Bedsworth, however unwittingly, identified the problem. Art is generally understood to be the manifestation of a creator’s imagination. But hip-hop has long been denigrated as a confessional non-art, perhaps because of a collective unwillingness to recognize that young Black folks are capable of crafting story lines that, while informed by their own experiences, extend far beyond them. Young Thug might just be casting himself as a power broker in a fictional narrative, which, like so much hip-hop, portrays American society’s materialism and misogyny in their most extreme forms.

The use of rap lyrics in criminal cases has had dire consequences for hip-hop musicians, many of whom have few resources to defend themselves. In 2001, McKinley “Mac” Phipps Jr., a rapper with no criminal history, was convicted of manslaughter by an all-white jury because of his lyrics, despite a lack of physical evidence linking him to the crime and the fact that another man had already confessed. Phipps was finally granted clemency in 2021. Vonte Skinner, sentenced largely on the strength of rap lyrics to 30 years, had his conviction overturned in 2012, when a New Jersey appellate court found that prosecutors used “highly prejudicial lyrics” which “bore little or no probative value as to any motive or intent.” And after another man confessed, Nathaniel Woods appealed his death sentence for the murder of three Alabama police officers, only to have his appeal derailed when prosecutors cited rap lyrics he had supposedly written: “Seven execution-style murders / I have no remorse because I’m the fucking murderer.” The state killed Woods in 2020. Those lyrics were from a song by Dr. Dre.

Nielsen has uncovered nearly 600 cases in which rap lyrics were used against criminal defendants at trial. In a New York Times article, Jaeah Lee reported that she has found only four criminal cases since 1950 in which “fiction writing or lyrics” by non-rap artists “were considered to be evidence of assault or violent threats.”

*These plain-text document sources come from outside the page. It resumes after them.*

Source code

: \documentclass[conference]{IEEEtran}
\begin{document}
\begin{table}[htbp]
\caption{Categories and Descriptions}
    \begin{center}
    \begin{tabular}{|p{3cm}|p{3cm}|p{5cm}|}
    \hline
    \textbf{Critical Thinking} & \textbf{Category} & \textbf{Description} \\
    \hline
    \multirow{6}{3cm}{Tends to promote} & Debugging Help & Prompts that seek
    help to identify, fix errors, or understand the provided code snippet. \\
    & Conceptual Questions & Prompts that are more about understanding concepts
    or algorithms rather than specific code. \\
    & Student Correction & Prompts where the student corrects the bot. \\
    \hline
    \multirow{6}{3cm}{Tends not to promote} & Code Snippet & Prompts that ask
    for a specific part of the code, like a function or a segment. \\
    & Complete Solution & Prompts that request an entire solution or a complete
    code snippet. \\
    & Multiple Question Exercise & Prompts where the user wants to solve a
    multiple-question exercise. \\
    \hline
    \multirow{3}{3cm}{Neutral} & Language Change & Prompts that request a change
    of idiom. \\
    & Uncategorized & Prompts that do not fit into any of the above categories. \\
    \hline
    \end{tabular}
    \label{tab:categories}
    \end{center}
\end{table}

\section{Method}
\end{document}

Young Thug will likely remain in jail until his trial in January 2023. After his arrest, label heads Kevin Liles and Julie Greenwald launched the Petition to Protect Black Art, which calls the use of lyrics against rap artists “shameful and un-American.” A video promoting the petition features a voice-over by Young Thug: “I always use my music as a form of artistic expression, and I see now that Black artists and rappers don’t have that freedom,” he says. “Everybody please sign the Protect Black Art petition and keep praying for us. I love you all.”